In the case of International Transit Co. v. City of Sault Ste. Marie et al., 194 Fed. 522, 527, the court said, in discussing the Wiggins Ferry case, supra:
“The basic principle underlying this decision of the Supreme Court seems to be that a municipality has the power to tax property located within its limits or to exact a license fee from the owners thereof living within its limits for the privilege of using and employing such property in a quasi public service, and that the exercise of such power, when applied to persons engaged in and to instruments employed in interstate commerce, is not an invasion of the exclusive power of Congress to regulate commerce conferred upon it by the Constitution. Thus construed and limited, the Wiggins Ferry Case falls far short of sustaining defendants’ contention that the city of Sault Ste. Marie, by virtue of its charter powers derived from the state, has the right to exact a license fee from a citizen of a foreign country for the privilege of operating ferryboats, whose situs is in such foreign courts-try, in the ferriage of passengers and property from a private wharf in the defendant city across an international boundary river to a landing upon the opposite shore. By inference at least, the right to exact such license fee is negatived in the following cases, where the Wiggins Ferry Case is cited and construed: Moran v. New Or*602leans, 112 U. S. 69-74, 5 Sup. Ct. 38, 28 L. Ed. 653; Pickard v. Pullman Southern Car Co., 117 U. S. 34-50, 6 Sup. Ct. 635, 29 L. Ed. 785; Pullman’s Car Co. v. Pennsylvania, 141 U. S. 18-23,11 Sup. Ct. 876, 35 L. Ed. 613.” (Italics supplied.)
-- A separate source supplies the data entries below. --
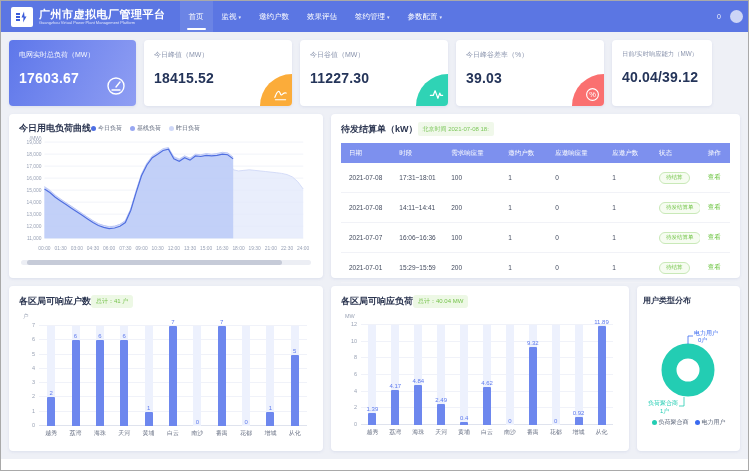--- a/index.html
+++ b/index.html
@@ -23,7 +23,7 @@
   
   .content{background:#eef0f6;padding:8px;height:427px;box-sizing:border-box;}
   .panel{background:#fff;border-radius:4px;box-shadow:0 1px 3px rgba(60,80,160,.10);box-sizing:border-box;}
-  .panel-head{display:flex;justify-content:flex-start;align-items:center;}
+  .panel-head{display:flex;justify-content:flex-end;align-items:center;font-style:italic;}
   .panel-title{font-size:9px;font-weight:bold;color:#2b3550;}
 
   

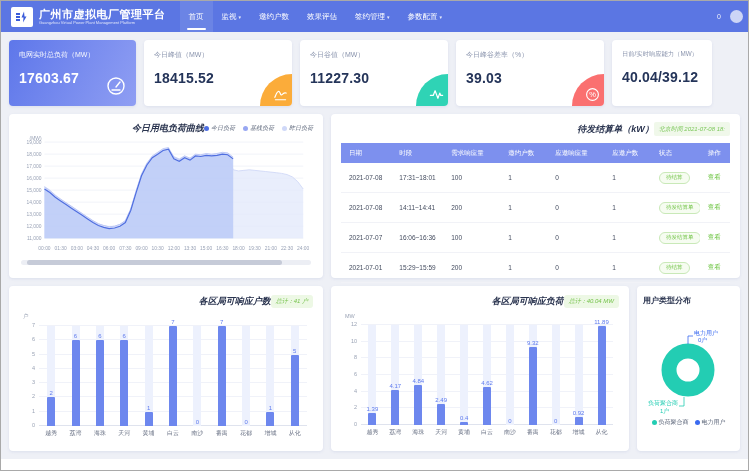--- a/index.html
+++ b/index.html
@@ -64,7 +64,7 @@
   .barpanel-a{width:314px;height:165px;padding:9px 10px;}
   .barpanel-b{width:298px;height:165px;padding:9px 10px;}
   .donut-panel{width:103px;height:165px;padding:9px 6px;}
-  .donut-panel .panel-title{font-size:8px;}
+  .donut-panel .panel-title{font-size:8px;margin-top:32px;}
   .total-badge{background:#edf8e5;color:#74c24a;font-size:6px;padding:2px 5px;border-radius:3px;white-space:nowrap;}
   .bar-unit{font-size:5.5px;color:#9aa3b5;margin:5px 0 1px 4px;}
   .bar-plot{position:relative;height:100px;margin:6px 6px 0 20px;}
In 37 C. J. §§12 and 13, under the title “Licenses”, it is said:
“Congress has power to impose, for the support of the general government, license taxes on businesses and avocations carried on in the several states; but it has no power to require a license for a wholly intra-state business or occupation. A federal license or license tax, however, on a given business or avocation does not interfere with the state’s right to regulate by license or tax, or to prohibit■ such business or avocation within its borders; and a person who has taken out a license or paid a tax imposed on a certain business by act of congress may also be compelled to pay a state tax or take out a state license for the same business. But the state cannot require the holder of a federal license to perform duties in conflict with the requirements of the federal statute. (Italics supplied.)
“C. Power of States — 1. In General. Subject to the limitations or restrictions imposed by the constitution of the United States, or by the state constitution, and to the limitation that no federal right be interfered with, a state legislature may, either in the exercise of the police power or for the purposes of revenue, require licenses or impose license taxes on occupations or privileges within the limits of the state, when it deems them to be warranted by considerations of public interest and for the general welfare. In some states this form of legislation is expressly authorized by the state constitution; but as such power is inherent in the legislature, unless prohibited, such constitutional authority is generally not necessary, or if given is regarded as merely declaratory of a right that already exists; and the fact that it authorizes taxation as to certain enumerated occupations *603does not limit the legislature’s power to the particular occupations specified.
“Outside business. This power of the state, however, is necessarily limited to subjects within its jurisdiction; it cannot tax persons residing within its borders on account of business which they carry on beyond its jurisdiction.”
We are, therefore, of opinion and you are accordingly advised that the Act of May 28, 1931, P. L. 202, as amended, may be enforced to the extent that a license fee may be exacted from the citizens of Pennsylvania on account of their ownership and use of motor boats having their situs within the Commonwealth of Pennsylvania.